Tatsuya Yoshioka (吉岡 達也, Yoshioka Tatsuya) is a Japanese civil society leader and activist. Over three decades, Yoshioka has been involved in education, peace and conflict resolution. He is the co-founder and the director of Peace Boat.

== Early career ==
Whilst a student at Waseda University, Yoshioka founded Peace Boat in 1983 to foster grassroots dialogue and people-to-people reconciliation between Japan and other Asian countries, during a period of tension and hostilities in the region.

From this vision of promoting people's diplomacy, Peace Boat has grown into an NGO and social business that has organised more than 100 voyages for peace, and taken more than 70,000 people to over 270 ports on 7 continents for study, volunteering, cultural exchange and tourism. Yoshioka has led the organization of these voyages, as well as initiatives such as peace education for youth from conflict zones and post-conflict countries, and Northeast Asian people's dialogues.

== GPPAC and Nobel Prize Nomination ==
Yoshioka is a founding member of the UN-initiated Global Partnership for the Prevention of Armed Conflict (GPPAC) International Steering Group and head of its Northeast Asia Secretariat. He was nominated for the Nobel Peace Prize in 2008 for leading the Global Article 9 Campaign to Abolish War.

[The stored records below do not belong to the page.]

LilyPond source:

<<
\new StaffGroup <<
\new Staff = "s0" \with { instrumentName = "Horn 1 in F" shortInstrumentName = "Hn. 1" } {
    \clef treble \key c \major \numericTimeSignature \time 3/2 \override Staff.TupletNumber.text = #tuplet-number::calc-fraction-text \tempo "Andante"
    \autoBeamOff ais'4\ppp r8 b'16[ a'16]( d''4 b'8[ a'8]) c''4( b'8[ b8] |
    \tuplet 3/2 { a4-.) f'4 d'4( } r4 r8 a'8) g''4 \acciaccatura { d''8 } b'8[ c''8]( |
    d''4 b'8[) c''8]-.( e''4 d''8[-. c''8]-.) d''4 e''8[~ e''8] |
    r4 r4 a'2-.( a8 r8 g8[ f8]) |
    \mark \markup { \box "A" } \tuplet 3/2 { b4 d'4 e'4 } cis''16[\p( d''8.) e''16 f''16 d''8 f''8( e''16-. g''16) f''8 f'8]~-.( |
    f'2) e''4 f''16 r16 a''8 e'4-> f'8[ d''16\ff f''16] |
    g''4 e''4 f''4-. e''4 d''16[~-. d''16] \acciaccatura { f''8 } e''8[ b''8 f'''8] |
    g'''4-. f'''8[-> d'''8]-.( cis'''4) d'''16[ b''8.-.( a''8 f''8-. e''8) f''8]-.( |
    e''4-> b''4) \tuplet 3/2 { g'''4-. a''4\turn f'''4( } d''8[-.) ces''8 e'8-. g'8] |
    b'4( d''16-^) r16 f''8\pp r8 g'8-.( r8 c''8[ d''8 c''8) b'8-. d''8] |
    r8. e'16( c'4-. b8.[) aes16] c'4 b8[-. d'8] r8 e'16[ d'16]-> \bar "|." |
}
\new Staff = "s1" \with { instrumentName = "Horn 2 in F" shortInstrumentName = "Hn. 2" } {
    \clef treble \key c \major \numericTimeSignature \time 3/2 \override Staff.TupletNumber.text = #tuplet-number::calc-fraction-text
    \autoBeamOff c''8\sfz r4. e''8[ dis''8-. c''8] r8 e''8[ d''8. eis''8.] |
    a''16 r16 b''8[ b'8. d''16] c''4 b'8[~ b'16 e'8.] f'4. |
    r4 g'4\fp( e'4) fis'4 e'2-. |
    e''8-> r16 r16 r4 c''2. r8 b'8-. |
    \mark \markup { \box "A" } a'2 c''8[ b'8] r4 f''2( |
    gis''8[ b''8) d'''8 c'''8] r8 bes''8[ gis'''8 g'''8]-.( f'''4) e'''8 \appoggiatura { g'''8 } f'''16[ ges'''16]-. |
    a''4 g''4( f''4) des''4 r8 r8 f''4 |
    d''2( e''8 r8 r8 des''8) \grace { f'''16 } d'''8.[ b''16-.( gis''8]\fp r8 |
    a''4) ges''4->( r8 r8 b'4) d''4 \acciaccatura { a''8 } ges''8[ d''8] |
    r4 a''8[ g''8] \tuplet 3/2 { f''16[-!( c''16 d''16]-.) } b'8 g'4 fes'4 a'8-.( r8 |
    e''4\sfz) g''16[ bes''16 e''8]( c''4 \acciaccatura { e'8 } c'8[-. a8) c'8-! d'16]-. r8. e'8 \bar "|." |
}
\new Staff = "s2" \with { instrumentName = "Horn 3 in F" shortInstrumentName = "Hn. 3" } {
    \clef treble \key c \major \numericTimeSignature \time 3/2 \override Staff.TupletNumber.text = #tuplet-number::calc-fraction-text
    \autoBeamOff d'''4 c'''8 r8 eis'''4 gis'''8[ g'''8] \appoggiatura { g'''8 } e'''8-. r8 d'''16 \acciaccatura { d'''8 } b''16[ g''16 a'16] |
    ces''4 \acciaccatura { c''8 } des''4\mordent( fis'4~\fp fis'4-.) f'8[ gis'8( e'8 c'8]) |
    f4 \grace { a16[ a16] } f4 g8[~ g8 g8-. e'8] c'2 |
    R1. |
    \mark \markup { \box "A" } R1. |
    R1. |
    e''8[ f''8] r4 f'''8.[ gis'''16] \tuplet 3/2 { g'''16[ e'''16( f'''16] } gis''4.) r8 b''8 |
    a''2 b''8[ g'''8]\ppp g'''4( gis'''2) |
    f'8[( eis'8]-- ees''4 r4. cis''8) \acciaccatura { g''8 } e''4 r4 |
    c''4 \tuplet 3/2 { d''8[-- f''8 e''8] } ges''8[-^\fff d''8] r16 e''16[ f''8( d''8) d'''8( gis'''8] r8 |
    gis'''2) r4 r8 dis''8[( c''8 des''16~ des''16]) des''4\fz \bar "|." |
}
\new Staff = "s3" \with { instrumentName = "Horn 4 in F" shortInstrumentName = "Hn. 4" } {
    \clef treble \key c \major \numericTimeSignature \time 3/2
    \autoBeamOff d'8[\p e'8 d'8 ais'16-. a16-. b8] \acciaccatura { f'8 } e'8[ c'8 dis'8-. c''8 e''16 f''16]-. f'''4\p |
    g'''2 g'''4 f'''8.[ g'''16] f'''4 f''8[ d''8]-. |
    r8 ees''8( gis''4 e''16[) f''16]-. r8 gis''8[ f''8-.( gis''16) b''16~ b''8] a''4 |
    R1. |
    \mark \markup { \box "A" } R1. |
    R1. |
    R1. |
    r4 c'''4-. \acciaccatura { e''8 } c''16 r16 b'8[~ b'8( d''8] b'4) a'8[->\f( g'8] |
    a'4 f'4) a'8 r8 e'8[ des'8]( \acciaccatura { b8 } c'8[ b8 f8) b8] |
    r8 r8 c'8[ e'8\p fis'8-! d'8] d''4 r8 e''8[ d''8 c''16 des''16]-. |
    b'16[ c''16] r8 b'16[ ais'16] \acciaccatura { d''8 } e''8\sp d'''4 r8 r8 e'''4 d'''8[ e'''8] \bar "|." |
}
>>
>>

After the 2011 Tōhoku earthquake and tsunami, Yoshioka established the Peace Boat Disaster Relief Volunteer Centre (PBV), which has dispatched more than 14,000 volunteers to the stricken region and helped to rebuild devastated neighborhoods, as well as working on Disaster Risk Reduction through training young leaders worldwide.

== Publications ==
Tatsuya has written one book on the former Yugoslavia and a second book on the Northern Territories (Kuril Islands) dispute between Russia and Japan.

== The Ecoship Project ==
Yoshioka is currently spearheading the development of Peace Boat's Ecoship Project.